── Data shown ──
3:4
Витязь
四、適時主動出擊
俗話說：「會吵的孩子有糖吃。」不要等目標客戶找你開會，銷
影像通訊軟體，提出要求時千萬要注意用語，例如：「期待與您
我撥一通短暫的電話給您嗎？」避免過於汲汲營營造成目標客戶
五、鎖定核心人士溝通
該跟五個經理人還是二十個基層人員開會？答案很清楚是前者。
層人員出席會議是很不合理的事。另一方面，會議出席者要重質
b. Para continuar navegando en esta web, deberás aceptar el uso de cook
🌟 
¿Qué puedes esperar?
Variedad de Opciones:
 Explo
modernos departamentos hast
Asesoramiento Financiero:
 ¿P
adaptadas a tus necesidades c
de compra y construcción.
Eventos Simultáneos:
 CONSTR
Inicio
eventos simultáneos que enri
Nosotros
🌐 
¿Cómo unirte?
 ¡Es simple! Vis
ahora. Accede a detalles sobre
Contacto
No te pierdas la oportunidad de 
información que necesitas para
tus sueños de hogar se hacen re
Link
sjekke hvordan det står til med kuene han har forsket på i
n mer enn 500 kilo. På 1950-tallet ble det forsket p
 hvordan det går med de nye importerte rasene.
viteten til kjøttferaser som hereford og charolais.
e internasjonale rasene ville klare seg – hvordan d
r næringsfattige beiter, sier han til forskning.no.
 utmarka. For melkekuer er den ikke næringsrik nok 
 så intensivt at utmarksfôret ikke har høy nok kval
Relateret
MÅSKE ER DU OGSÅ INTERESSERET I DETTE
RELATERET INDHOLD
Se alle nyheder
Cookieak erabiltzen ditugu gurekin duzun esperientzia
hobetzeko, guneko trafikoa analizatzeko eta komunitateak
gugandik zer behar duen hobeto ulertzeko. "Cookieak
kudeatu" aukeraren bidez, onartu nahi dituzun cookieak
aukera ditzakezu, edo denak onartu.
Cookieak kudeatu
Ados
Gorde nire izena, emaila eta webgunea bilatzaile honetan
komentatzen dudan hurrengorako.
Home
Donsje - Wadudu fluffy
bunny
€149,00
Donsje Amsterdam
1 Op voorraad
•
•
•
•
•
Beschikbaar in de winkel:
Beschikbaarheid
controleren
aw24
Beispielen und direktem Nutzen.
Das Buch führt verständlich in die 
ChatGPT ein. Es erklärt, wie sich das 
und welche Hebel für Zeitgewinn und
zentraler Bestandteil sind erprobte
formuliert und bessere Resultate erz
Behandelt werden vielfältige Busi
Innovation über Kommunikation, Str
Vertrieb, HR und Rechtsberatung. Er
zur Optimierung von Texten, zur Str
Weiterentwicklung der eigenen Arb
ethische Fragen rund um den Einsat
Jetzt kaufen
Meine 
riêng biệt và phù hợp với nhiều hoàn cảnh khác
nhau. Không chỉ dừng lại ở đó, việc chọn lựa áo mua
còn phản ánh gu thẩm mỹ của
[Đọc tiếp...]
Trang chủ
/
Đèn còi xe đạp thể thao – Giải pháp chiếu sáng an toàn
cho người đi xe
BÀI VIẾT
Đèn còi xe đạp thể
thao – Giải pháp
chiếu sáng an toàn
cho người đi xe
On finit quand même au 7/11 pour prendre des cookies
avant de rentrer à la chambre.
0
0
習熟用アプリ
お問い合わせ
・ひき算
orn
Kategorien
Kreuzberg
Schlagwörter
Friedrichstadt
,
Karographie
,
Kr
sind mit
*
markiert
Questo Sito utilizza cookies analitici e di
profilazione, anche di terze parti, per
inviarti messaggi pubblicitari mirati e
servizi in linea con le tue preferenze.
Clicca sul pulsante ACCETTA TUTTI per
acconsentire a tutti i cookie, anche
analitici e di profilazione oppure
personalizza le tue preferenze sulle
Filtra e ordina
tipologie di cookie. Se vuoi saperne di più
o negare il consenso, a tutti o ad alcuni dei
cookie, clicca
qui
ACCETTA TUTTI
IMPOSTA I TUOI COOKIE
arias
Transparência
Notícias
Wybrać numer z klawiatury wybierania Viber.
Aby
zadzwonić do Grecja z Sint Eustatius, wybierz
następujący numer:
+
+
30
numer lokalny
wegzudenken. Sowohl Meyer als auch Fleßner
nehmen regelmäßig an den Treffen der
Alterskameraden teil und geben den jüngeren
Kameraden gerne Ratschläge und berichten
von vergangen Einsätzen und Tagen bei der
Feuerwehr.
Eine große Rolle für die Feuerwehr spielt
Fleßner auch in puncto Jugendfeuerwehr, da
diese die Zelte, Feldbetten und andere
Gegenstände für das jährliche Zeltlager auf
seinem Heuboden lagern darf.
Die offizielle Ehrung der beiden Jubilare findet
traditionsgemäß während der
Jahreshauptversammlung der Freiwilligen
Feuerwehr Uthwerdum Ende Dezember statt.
───
**Problem description:** Reproduce the lines above, substituting "Voorraadstatus" for "Beschikbaarheid" and leaving everything else unaltered.

**Answer to this task:**
3:4
Витязь
四、適時主動出擊
俗話說：「會吵的孩子有糖吃。」不要等目標客戶找你開會，銷
影像通訊軟體，提出要求時千萬要注意用語，例如：「期待與您
我撥一通短暫的電話給您嗎？」避免過於汲汲營營造成目標客戶
五、鎖定核心人士溝通
該跟五個經理人還是二十個基層人員開會？答案很清楚是前者。
層人員出席會議是很不合理的事。另一方面，會議出席者要重質
b. Para continuar navegando en esta web, deberás aceptar el uso de cook
🌟 
¿Qué puedes esperar?
Variedad de Opciones:
 Explo
modernos departamentos hast
Asesoramiento Financiero:
 ¿P
adaptadas a tus necesidades c
de compra y construcción.
Eventos Simultáneos:
 CONSTR
Inicio
eventos simultáneos que enri
Nosotros
🌐 
¿Cómo unirte?
 ¡Es simple! Vis
ahora. Accede a detalles sobre
Contacto
No te pierdas la oportunidad de 
información que necesitas para
tus sueños de hogar se hacen re
Link
sjekke hvordan det står til med kuene han har forsket på i
n mer enn 500 kilo. På 1950-tallet ble det forsket p
 hvordan det går med de nye importerte rasene.
viteten til kjøttferaser som hereford og charolais.
e internasjonale rasene ville klare seg – hvordan d
r næringsfattige beiter, sier han til forskning.no.
 utmarka. For melkekuer er den ikke næringsrik nok 
 så intensivt at utmarksfôret ikke har høy nok kval
Relateret
MÅSKE ER DU OGSÅ INTERESSERET I DETTE
RELATERET INDHOLD
Se alle nyheder
Cookieak erabiltzen ditugu gurekin duzun esperientzia
hobetzeko, guneko trafikoa analizatzeko eta komunitateak
gugandik zer behar duen hobeto ulertzeko. "Cookieak
kudeatu" aukeraren bidez, onartu nahi dituzun cookieak
aukera ditzakezu, edo denak onartu.
Cookieak kudeatu
Ados
Gorde nire izena, emaila eta webgunea bilatzaile honetan
komentatzen dudan hurrengorako.
Home
Donsje - Wadudu fluffy
bunny
€149,00
Donsje Amsterdam
1 Op voorraad
•
•
•
•
•
Beschikbaar in de winkel:
Voorraadstatus
controleren
aw24
Beispielen und direktem Nutzen.
Das Buch führt verständlich in die 
ChatGPT ein. Es erklärt, wie sich das 
und welche Hebel für Zeitgewinn und
zentraler Bestandteil sind erprobte
formuliert und bessere Resultate erz
Behandelt werden vielfältige Busi
Innovation über Kommunikation, Str
Vertrieb, HR und Rechtsberatung. Er
zur Optimierung von Texten, zur Str
Weiterentwicklung der eigenen Arb
ethische Fragen rund um den Einsat
Jetzt kaufen
Meine 
riêng biệt và phù hợp với nhiều hoàn cảnh khác
nhau. Không chỉ dừng lại ở đó, việc chọn lựa áo mua
còn phản ánh gu thẩm mỹ của
[Đọc tiếp...]
Trang chủ
/
Đèn còi xe đạp thể thao – Giải pháp chiếu sáng an toàn
cho người đi xe
BÀI VIẾT
Đèn còi xe đạp thể
thao – Giải pháp
chiếu sáng an toàn
cho người đi xe
On finit quand même au 7/11 pour prendre des cookies
avant de rentrer à la chambre.
0
0
習熟用アプリ
お問い合わせ
・ひき算
orn
Kategorien
Kreuzberg
Schlagwörter
Friedrichstadt
,
Karographie
,
Kr
sind mit
*
markiert
Questo Sito utilizza cookies analitici e di
profilazione, anche di terze parti, per
inviarti messaggi pubblicitari mirati e
servizi in linea con le tue preferenze.
Clicca sul pulsante ACCETTA TUTTI per
acconsentire a tutti i cookie, anche
analitici e di profilazione oppure
personalizza le tue preferenze sulle
Filtra e ordina
tipologie di cookie. Se vuoi saperne di più
o negare il consenso, a tutti o ad alcuni dei
cookie, clicca
qui
ACCETTA TUTTI
IMPOSTA I TUOI COOKIE
arias
Transparência
Notícias
Wybrać numer z klawiatury wybierania Viber.
Aby
zadzwonić do Grecja z Sint Eustatius, wybierz
następujący numer:
+
+
30
numer lokalny
wegzudenken. Sowohl Meyer als auch Fleßner
nehmen regelmäßig an den Treffen der
Alterskameraden teil und geben den jüngeren
Kameraden gerne Ratschläge und berichten
von vergangen Einsätzen und Tagen bei der
Feuerwehr.
Eine große Rolle für die Feuerwehr spielt
Fleßner auch in puncto Jugendfeuerwehr, da
diese die Zelte, Feldbetten und andere
Gegenstände für das jährliche Zeltlager auf
seinem Heuboden lagern darf.
Die offizielle Ehrung der beiden Jubilare findet
traditionsgemäß während der
Jahreshauptversammlung der Freiwilligen
Feuerwehr Uthwerdum Ende Dezember statt.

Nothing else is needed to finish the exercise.